* _Assigned task_:
Beginning with the line below that contains "Penceramah dari Polres" and ending with the line that contains "में गोरखपुर जेल के", retype every line exactly. Pictures are not copied.

───── Data provided ─────

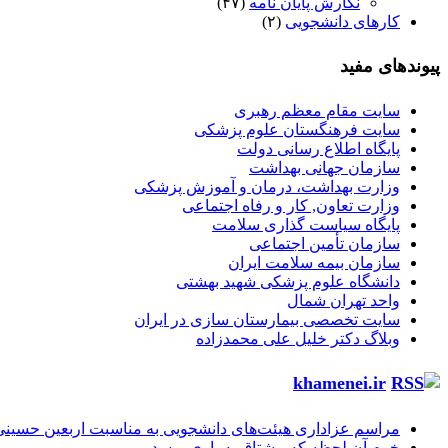
نگارش پایان نامه
(۴۷)
کارهای دانشجویی
(۲)
پیوندهای مفید
سایت مقام معظم رهبری
سایت فرهنگستان علوم پزشکی
پایگاه اطلاع رسانی دولت
سازمان جهانی بهداشت
وزارت بهداشت، درمان و آموزش پزشکی
وزارت تعاون, کار و رفاه اجتماعی
پایگاه سیاست گذاری سلامت
سازمان تأمین اجتماعی
سازمان بیمه سلامت ایران
دانشگاه علوم پزشکی شهید بهشتی
واحد تهران شمال
سایت تخصصی بیمارستان سازی در ایران
وبلاگ دکتر خلیل علی محمدزاده
khamenei.ir
مراسم عزاداری هیئت‌های دانشجویی به مناسبت اربعین حسینی
خرم آن لحظه که مشتاق به یاری برسد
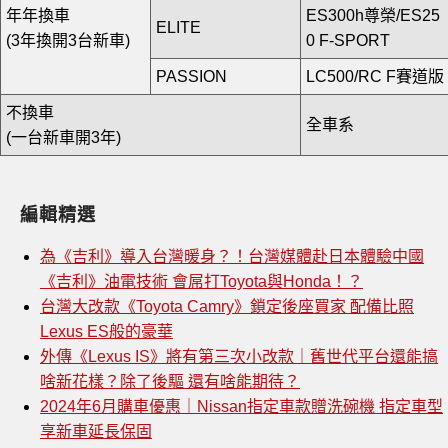
年年換車
ES300h尊榮/ES25
ELITE
(3年換開3台新車)
0 F-SPORT
PASSION
LC500/RC F賽道版
不換車
全車系
(一台新車開3年)
編輯精選
為《吉利》導入台灣暖身？！台灣媒體赴日本體驗中國
《吉利》油電技術 會屌打Toyota與Honda！？
台灣大改款《Toyota Camry》鎖定後座買家 配備比照
Lexus ES般的豪華
外傳《Lexus IS》將有第三次小改款｜舊世代平台還能搞
啥新花樣？除了後驅 還有啥能期待？
2024年6月購車優惠｜Nissan指定車款贈洗碗機 指定車型
享新車延長保固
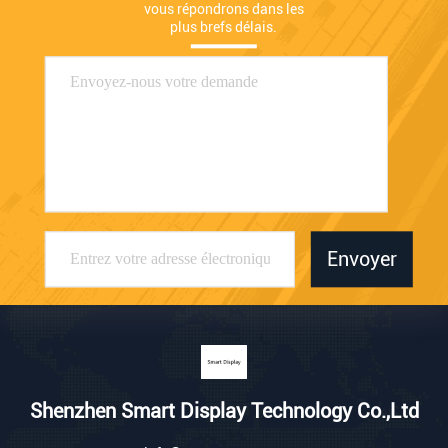
vous répondrons dans les 
plus brefs délais.
Envoyer
Shenzhen Smart Display Technology Co.,Ltd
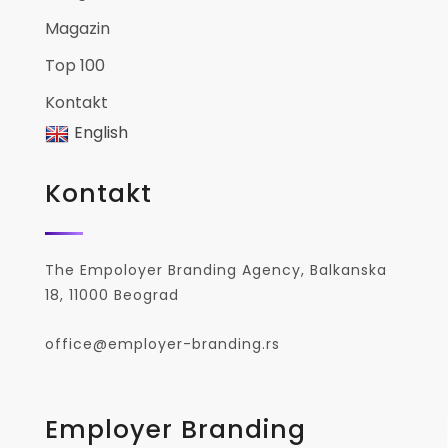
Magazin
Top 100
Kontakt
English
Kontakt
The Empoloyer Branding Agency, Balkanska
18, 11000 Beograd
office@employer-branding.rs
Employer Branding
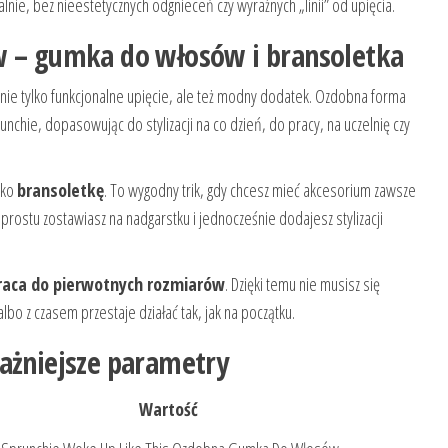
alnie, bez nieestetycznych odgnieceń czy wyraźnych „linii” od upięcia.
w – gumka do włosów i bransoletka
 nie tylko funkcjonalne upięcie, ale też modny dodatek. Ozdobna forma
unchie, dopasowując do stylizacji na co dzień, do pracy, na uczelnię czy
ako
bransoletkę
. To wygodny trik, gdy chcesz mieć akcesorium zawsze
prostu zostawiasz na nadgarstku i jednocześnie dodajesz stylizacji
aca do pierwotnych rozmiarów
. Dzięki temu nie musisz się
lbo z czasem przestaje działać tak, jak na początku.
ważniejsze parametry
Wartość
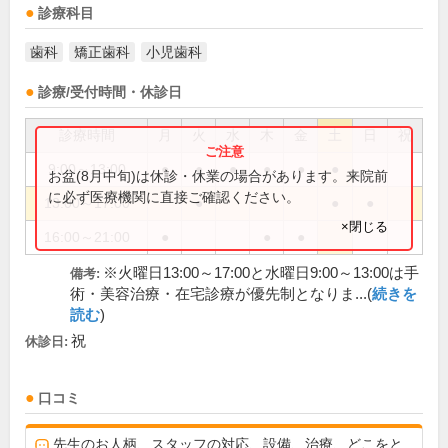
診療科目
歯科
矯正歯科
小児歯科
診療/受付時間・休診日
診療時間
月
火
水
木
金
土
日
祝
9:00～13:00
●
●
●
●
●
●
お盆(8月中旬)は休診・休業の場合があります。来院前
に必ず医療機関に直接ご確認ください。
13:00～17:00
●
●
●
×閉じる
16:00～21:00
●
●
●
※火曜日13:00～17:00と水曜日9:00～13:00は手
備考:
術・美容治療・在宅診療が優先制となりま...(
続きを
読む
)
祝
休診日:
口コミ
先生のお人柄、スタッフの対応、設備、治療、どこをと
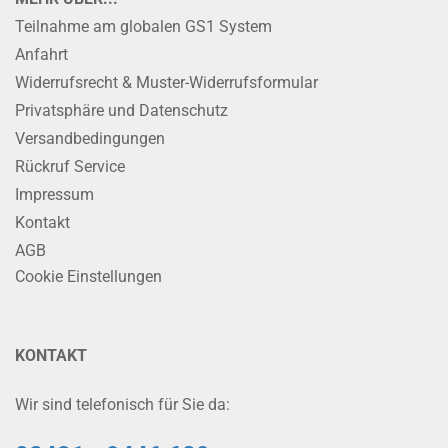
Teilnahme am globalen GS1 System
Anfahrt
Widerrufsrecht & Muster-Widerrufsformular
Privatsphäre und Datenschutz
Versandbedingungen
Rückruf Service
Impressum
Kontakt
AGB
Cookie Einstellungen
KONTAKT
Wir sind telefonisch für Sie da:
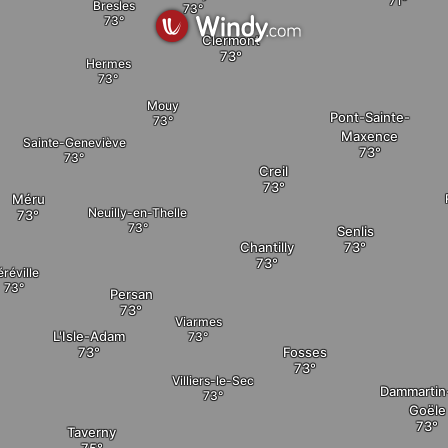
Bresles
Clermont
Hermes
elete
Mouy
Pont-Sainte-
Maxence
Sainte-Geneviève
Creil
Méru
Neuilly-en-Thelle
Senlis
Chantilly
réville
Persan
Viarmes
L'Isle-Adam
Fosses
Villiers-le-Sec
Dammartin
Goële
Taverny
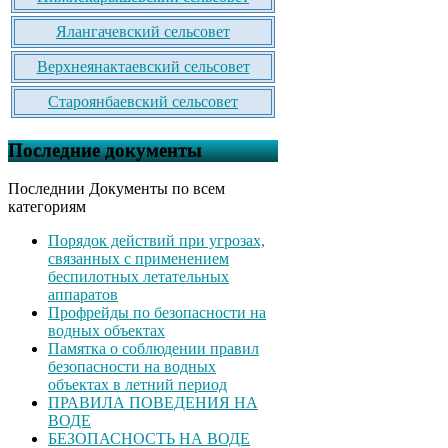
Ялангачевский сельсовет
Верхнеянактаевский сельсовет
Староянбаевский сельсовет
Последние документы
Последнии Документы по всем
категориям
Порядок действий при угрозах,
связанных с применением
беспилотных летательных
аппаратов
Профрейды по безопасности на
водных объектах
Памятка о соблюдении правил
безопасности на водных
объектах в летний период
ПРАВИЛА ПОВЕДЕНИЯ НА
ВОДЕ
БЕЗОПАСНОСТЬ НА ВОДЕ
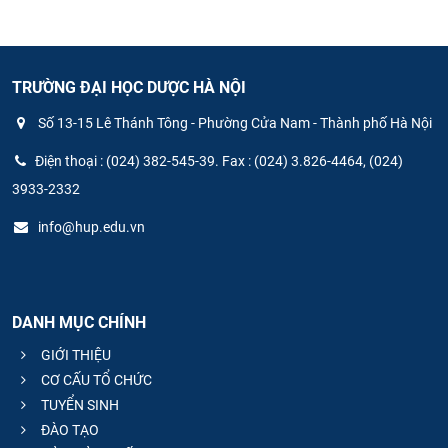
TRƯỜNG ĐẠI HỌC DƯỢC HÀ NỘI
Số 13-15 Lê Thánh Tông - Phường Cửa Nam - Thành phố Hà Nội
Điện thoại : (024) 382-545-39. Fax : (024) 3.826-4464, (024)
3933-2332
info@hup.edu.vn
DANH MỤC CHÍNH
GIỚI THIỆU
CƠ CẤU TỔ CHỨC
TUYỂN SINH
ĐÀO TẠO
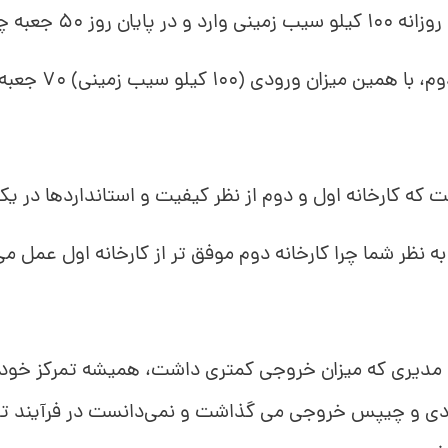
وز 50 جعبه چیپس خارج می‌شود.
ان ورودی (100 کیلو سیب زمینی) 70 جعبه چیپس خارج می‌شود.
 که کارخانه اول و دوم از نظر کیفیت و استانداردها در
به نظر شما چرا کارخانه دوم موفق تر از کارخانه اول عمل م
ل، مدیری که میزان خروجی کمتری داشت، همیشه تمرکز خود
دی و چیپس خروجی می گذاشت و نمی‌دانست در فرآیند تو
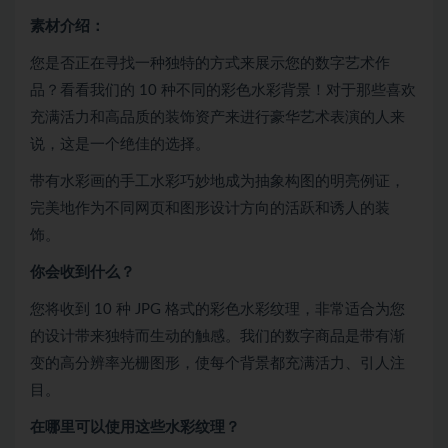
素材介绍：
您是否正在寻找一种独特的方式来展示您的数字艺术作
品？看看我们的 10 种不同的彩色水彩背景！对于那些喜欢
充满活力和高品质的装饰资产来进行豪华艺术表演的人来
说，这是一个绝佳的选择。
带有水彩画的手工水彩巧妙地成为抽象构图的明亮例证，
完美地作为不同网页和图形设计方向的活跃和诱人的装
饰。
你会收到什么？
您将收到 10 种 JPG 格式的彩色水彩纹理，非常适合为您
的设计带来独特而生动的触感。我们的数字商品是带有渐
变的高分辨率光栅图形，使每个背景都充满活力、引人注
目。
在哪里可以使用这些水彩纹理？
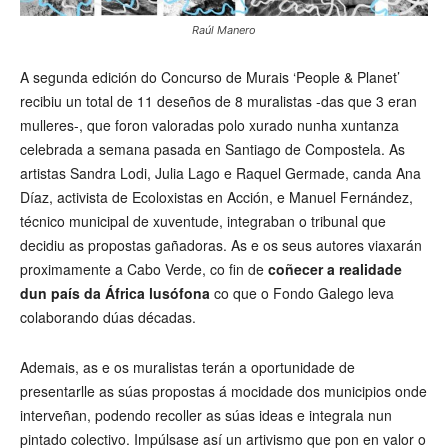
Raúl Manero
A segunda edición do Concurso de Murais ‘People & Planet’
recibiu un total de 11 deseños de 8 muralistas -das que 3 eran
mulleres-, que foron valoradas polo xurado nunha xuntanza
celebrada a semana pasada en Santiago de Compostela. As
artistas Sandra Lodi, Julia Lago e Raquel Germade, canda Ana
Díaz, activista de Ecoloxistas en Acción, e Manuel Fernández,
técnico municipal de xuventude, integraban o tribunal que
decidiu as propostas gañadoras. As e os seus autores viaxarán
proximamente a Cabo Verde, co fin de
coñecer a realidade
dun país da África lusófona
co que o Fondo Galego leva
colaborando dúas décadas.
Ademais, as e os muralistas terán a oportunidade de
presentarlle as súas propostas á mocidade dos municipios onde
interveñan, podendo recoller as súas ideas e integrala nun
pintado colectivo. Impúlsase así un artivismo que pon en valor o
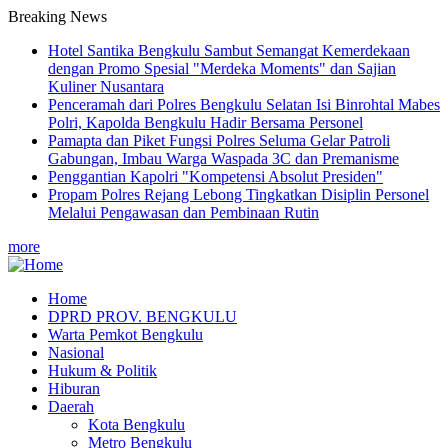
Breaking News
Hotel Santika Bengkulu Sambut Semangat Kemerdekaan
dengan Promo Spesial "Merdeka Moments" dan Sajian
Kuliner Nusantara
Penceramah dari Polres Bengkulu Selatan Isi Binrohtal Mabes
Polri, Kapolda Bengkulu Hadir Bersama Personel
Pamapta dan Piket Fungsi Polres Seluma Gelar Patroli
Gabungan, Imbau Warga Waspada 3C dan Premanisme
Penggantian Kapolri "Kompetensi Absolut Presiden"
Propam Polres Rejang Lebong Tingkatkan Disiplin Personel
Melalui Pengawasan dan Pembinaan Rutin
more
Home
DPRD PROV. BENGKULU
Main
Warta Pemkot Bengkulu
navigation
Nasional
Hukum & Politik
Hiburan
Daerah
Kota Bengkulu
Metro Bengkulu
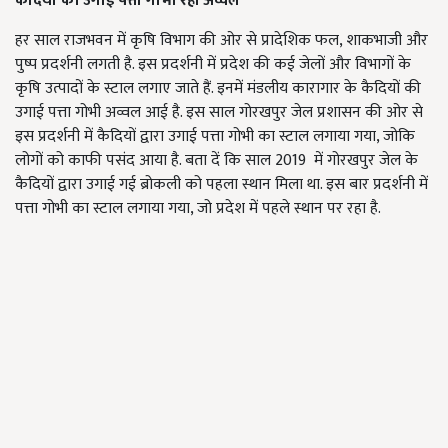
कैदियों की उगाई पत्ता गोभी रही अव्वल
हर साल राजभवन में कृषि विभाग की ओर से प्रादेशिक फल, शाकभाजी और
पुष्प प्रदर्शनी लगती है. इस प्रदर्शनी में प्रदेश की कई जेलों और विभागों के
कृषि उत्पादों के स्टाल लगाए जाते हैं. इनमें मंडलीय कारागार के कैदियों की
उगाई पत्ता गोभी अव्वल आई है. इस साल गोरखपुर जेल प्रशासन की ओर से
इस प्रदर्शनी में कैदियों द्वारा उगाई पत्ता गोभी का स्टाल लगाया गया, जोकि
लोगों को काफी पसंद आया है. बता दें कि साल 2019
में गोरखपुर जेल के
कैदियों द्वारा उगाई गई ब्रोकली को पहला स्थान मिला था. इस बार प्रदर्शनी में
पत्ता गोभी का स्टाल लगाया गया, जो प्रदेश में पहले स्थान पर रहा है.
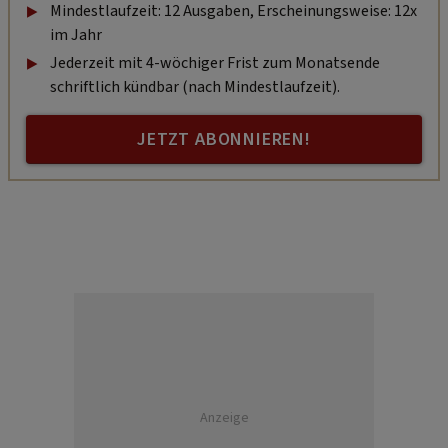
Mindestlaufzeit: 12 Ausgaben, Erscheinungsweise: 12x
im Jahr
Jederzeit mit 4-wöchiger Frist zum Monatsende
schriftlich kündbar (nach Mindestlaufzeit).
JETZT ABONNIEREN!
Anzeige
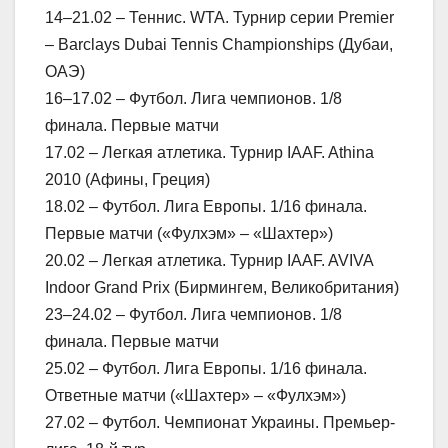
14–21.02 – Теннис. WTA. Турнир серии Premier
– Barclays Dubai Tennis Championships (Дубаи,
ОАЭ)
16–17.02 – Футбол. Лига чемпионов. 1/8
финала. Первые матчи
17.02 – Легкая атлетика. Турнир IAAF. Athina
2010 (Афины, Греция)
18.02 – Футбол. Лига Европы. 1/16 финала.
Первые матчи («Фулхэм» – «Шахтер»)
20.02 – Легкая атлетика. Турнир IAAF. AVIVA
Indoor Grand Prix (Бирмингем, Великобритания)
23–24.02 – Футбол. Лига чемпионов. 1/8
финала. Первые матчи
25.02 – Футбол. Лига Европы. 1/16 финала.
Ответные матчи («Шахтер» – «Фулхэм»)
27.02 – Футбол. Чемпионат Украины. Премьер-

─────

* _Problem solution_:
Penceramah dari Polres Bengkulu Selatan Isi Binrohtal Mabes
Polri, Kapolda Bengkulu Hadir Bersama Personel
Pamapta dan Piket Fungsi Polres Seluma Gelar Patroli
Gabungan, Imbau Warga Waspada 3C dan Premanisme
Penggantian Kapolri "Kompetensi Absolut Presiden"
Propam Polres Rejang Lebong Tingkatkan Disiplin Personel
Melalui Pengawasan dan Pembinaan Rutin
more
Home
DPRD PROV. BENGKULU
Main
Warta Pemkot Bengkulu
navigation
Nasional
Hukum & Politik
Hiburan
Daerah
Kota Bengkulu
Metro Bengkulu
कैदियों की उगाई पत्ता गोभी रही अव्वल
हर साल राजभवन में कृषि विभाग की ओर से प्रादेशिक फल, शाकभाजी और
पुष्प प्रदर्शनी लगती है. इस प्रदर्शनी में प्रदेश की कई जेलों और विभागों के
कृषि उत्पादों के स्टाल लगाए जाते हैं. इनमें मंडलीय कारागार के कैदियों की
उगाई पत्ता गोभी अव्वल आई है. इस साल गोरखपुर जेल प्रशासन की ओर से
इस प्रदर्शनी में कैदियों द्वारा उगाई पत्ता गोभी का स्टाल लगाया गया, जोकि
लोगों को काफी पसंद आया है. बता दें कि साल 2019
में गोरखपुर जेल के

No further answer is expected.